• [What the task asks]
Each entry needs to be copied exactly, with nothing left out.
----
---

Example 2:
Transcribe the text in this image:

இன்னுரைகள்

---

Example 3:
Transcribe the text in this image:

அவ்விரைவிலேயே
----
• [Task output]
---

Example 2:
Transcribe the text in this image:

இன்னுரைகள்

---

Example 3:
Transcribe the text in this image:

அவ்விரைவிலேயே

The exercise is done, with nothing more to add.